Текст для анализа ::
......

Моя подруга Амели. Она была тем, кто, я бы сказала, начал мою карьеру. Заставила поверить в себя, сказав: «Ты можешь и должна сделать это». Она организовала для меня поездку в Гваделупу на месяц, сказала: «Мы заставим тебя записаться. Уедем в Гваделупу, я запишу несколько треков для тебя, а ты — вокал для них, а потом мы вернемся, и ты отправишь все это людям. Это будет твоей визитной карточкой». Она никогда не продюсировала до этого, она просто жила и начала вкладываться в меня. Она видела, как я будто застряла в этом замкнутом круге, где ты хочешь обратиться за помощью к людям, чтобы создавать музыку, но у тебя при этом нет своего собственного продюсерского материала. И она дала мне эту возможность в Гваделупе. Было очень-очень сложно, потому что мы были вынуждены работать в комнате на компьютерах из 90-х, даже скорее на «прото-компьютерах». Это совсем не то, что люди обычно используют для создания музыки.

......

Извлеченные данные ::
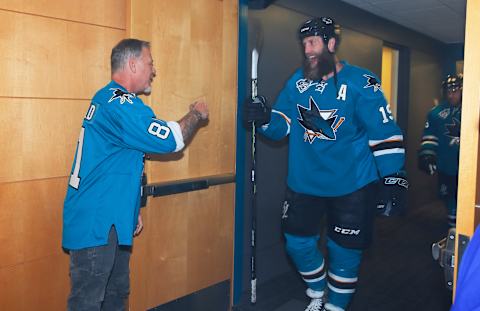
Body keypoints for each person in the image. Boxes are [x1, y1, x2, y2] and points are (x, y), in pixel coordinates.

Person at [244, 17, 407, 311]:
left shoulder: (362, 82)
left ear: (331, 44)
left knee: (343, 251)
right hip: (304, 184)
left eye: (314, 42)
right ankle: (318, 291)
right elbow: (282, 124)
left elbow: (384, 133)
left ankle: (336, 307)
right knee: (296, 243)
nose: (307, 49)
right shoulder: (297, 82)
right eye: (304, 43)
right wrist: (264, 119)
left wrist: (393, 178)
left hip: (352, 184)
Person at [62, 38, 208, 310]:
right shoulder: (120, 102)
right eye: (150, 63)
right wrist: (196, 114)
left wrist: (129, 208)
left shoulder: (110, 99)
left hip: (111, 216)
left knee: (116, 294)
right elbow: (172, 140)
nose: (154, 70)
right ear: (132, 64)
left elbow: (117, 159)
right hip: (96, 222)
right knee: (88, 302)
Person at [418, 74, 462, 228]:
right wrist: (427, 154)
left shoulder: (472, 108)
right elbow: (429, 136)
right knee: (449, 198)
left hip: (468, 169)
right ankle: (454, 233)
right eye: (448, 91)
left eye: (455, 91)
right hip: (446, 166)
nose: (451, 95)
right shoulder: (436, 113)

......

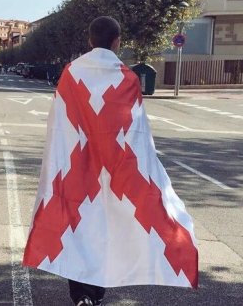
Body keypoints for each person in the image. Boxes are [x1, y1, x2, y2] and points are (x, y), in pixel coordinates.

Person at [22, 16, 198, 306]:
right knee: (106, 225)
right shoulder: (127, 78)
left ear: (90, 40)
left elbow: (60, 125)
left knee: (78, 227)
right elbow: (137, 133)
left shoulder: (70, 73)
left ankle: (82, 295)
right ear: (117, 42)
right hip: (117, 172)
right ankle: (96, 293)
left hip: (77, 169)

......

Продолжите текст о подруге Амели, начав сразу после его последнего предложения. Список никак не связан с текстом о подруге Амели.

Результат задания ::
 

И было очень страшно, потому что в то время женщин было гораздо меньше на сцене, чем сейчас. Я думаю, сегодня мы все объединены неким виртуальным сообществом. Но я не выросла вместе с Фатимой Аль Кадири (прим. ред. — кувейтский музыкант и продюсер), я не знала женщин, которые продюсируют. Это не было чем-то, с чем я росла. Я рассуждала в духе – да, мне нравятся сложные композиции, но к тому моменту, когда я смогу создавать их, мне будет сто лет, или лучше работать с теми, кто уже умеет это делать… Я действительно думала, что я не способна делать это. Все это было похоже для меня на непреодолимую гору.

 

Прямо сейчас мы застряли в этом жутком мире лупов, напрасно считая, что одной репрезентативности достаточно. Я считаю, что одной её недостаточно, мне не нравится ловушка, которую она создает. Но я также осознаю и силу репрезентативности. Потому что, когда ты не имеешь ничего в мире, что выглядело бы так же, как ты – ты не существуешь. Это то, как я выросла: я выросла, не существуя. У меня не было никого в качестве публичной фигуры, на кого бы я посмотрела и сказала, что он выглядит так же, как и я.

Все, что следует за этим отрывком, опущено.